I'd also remind you that this...
Gonna Miss THIS Dancing QUEEN (Best of Tim Walz Gesticulating and Waving and Shit) pic.twitter.com/ka4yD3SRcz
— Serf (@TheRoyalSerf) November 9, 2024
...was Harris's idea of male outreach.
I'd also remind you that Harris was a gobsmackingly bad candidate and that the Democrats won't stay stupid forever.
Compare all that to a no-bull***t man's-man podcaster like Rogan. Or Trump, for that matter. Or Musk. Trump and Musk spent their lives building things before a sense of duty called them into public service. That's something young men can and should look up to and strive for.
Here's some advice that the Trump White House probably won't need: keep JD Vance front and center.
Of the four contenders on the two major party tickets, only Vance ended the campaign with a net positive favorability rating. And he began the campaign with the worst favorable rating. People like JD Vance. He's one of those politicians who doesn't come across as a political hack but as the kind of man whom men respect and women swoon over.
I'll be totally honest and remind you that Florida Gov. Ron DeSantis is still my personal favorite for 2028, in no small part because "RDS garnered almost 60% of the vote for re-election. Made possible by 1st term results, guts, and savvy. All without Susie Wiles." That's from VIP member Cato, as he put it in the comments to Scott Pinsker's latest column. RDS has a proactive record of executive experience that Vance doesn't. But more than any individual candidate, I believe in the primary process — and that Republican primary voters will choose a nominee we can all support.
Young women, too. ABORTION! ABORTION! ABORTION! didn't send them flying into Kamala Harris's arms, and Trump even won suburban white women by four points. The Dobbs decision returned the abortion issue to the states where it belongs. If Republicans are smart, they'll keep it there. The trans issues were important to them, too. Americans of all stripes are generally accommodating of people who are different, but Democrats thought they could turn mental issues into a winning civil rights issue.
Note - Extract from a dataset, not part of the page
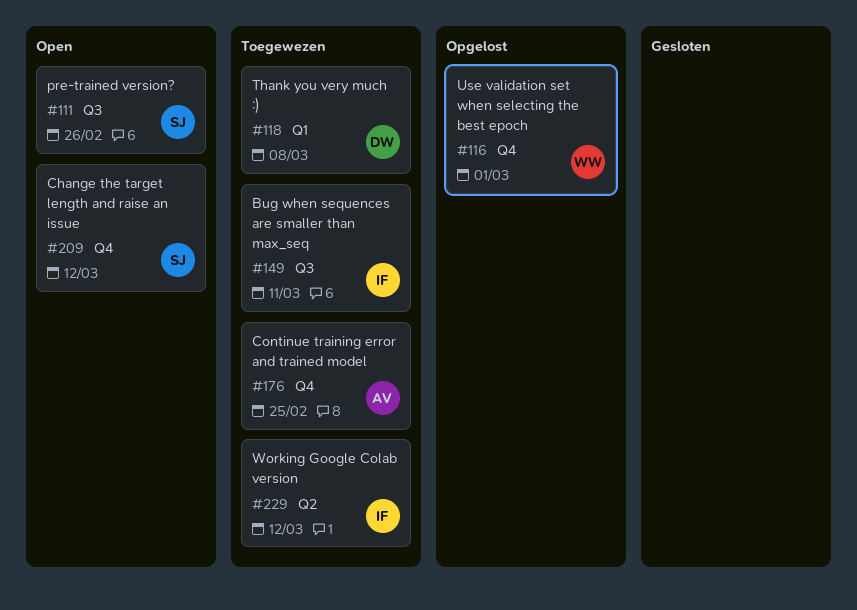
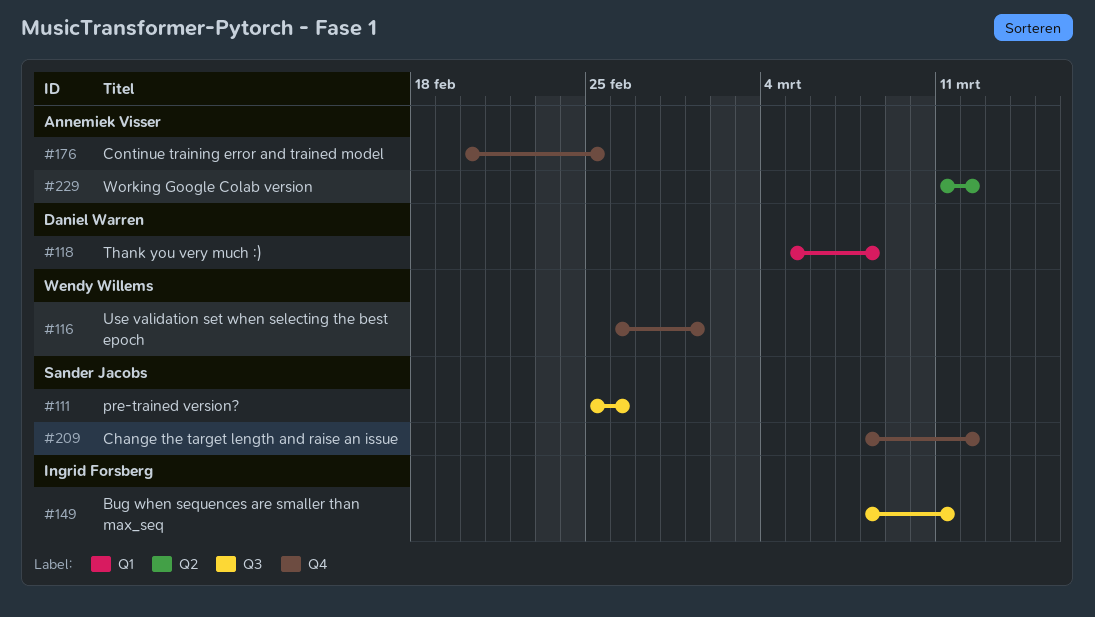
#229, owner: Ingrid Forsberg -> Annemiek Visser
What they forgot was this: most people are normal. That's why it's called that.
That was a lot of details I threw at you, so let's step back once more and look at the big picture.
From first-time voters in Pennsylvania to young men of all races to urban voters sick of crime and failed schools, it's safe to conclude that these are not rabid ideological conservatives that Trump brought on board.
The 2024 Trump coalition includes first-time voters, dispirited young voters, and angry urban voters. They are not Republicans... but maybe they could be.
The first thing they'll want to see is results. Some of those results Trump can deliver but, looking past 2026, 2028, and beyond, the GOP's Mission: Possible is to continue the work that Trump has begun. That means running Republicans in "impossible" local school board races in places like Brooklyn, Los Angeles, and Chicago. That means taking Scott Presler's voter registration drive nationwide. That means canvassing in neighborhoods that haven't seen a Republican in decades. For you and me personally, it means extending branches to people who are only barely aware of what conservatism means.
As always, should you or any of your Possible Mission Force be caught or killed, Secretary Rubio will disavow any knowledge of your actions. This column will self-destruct in ten seconds. Good luck.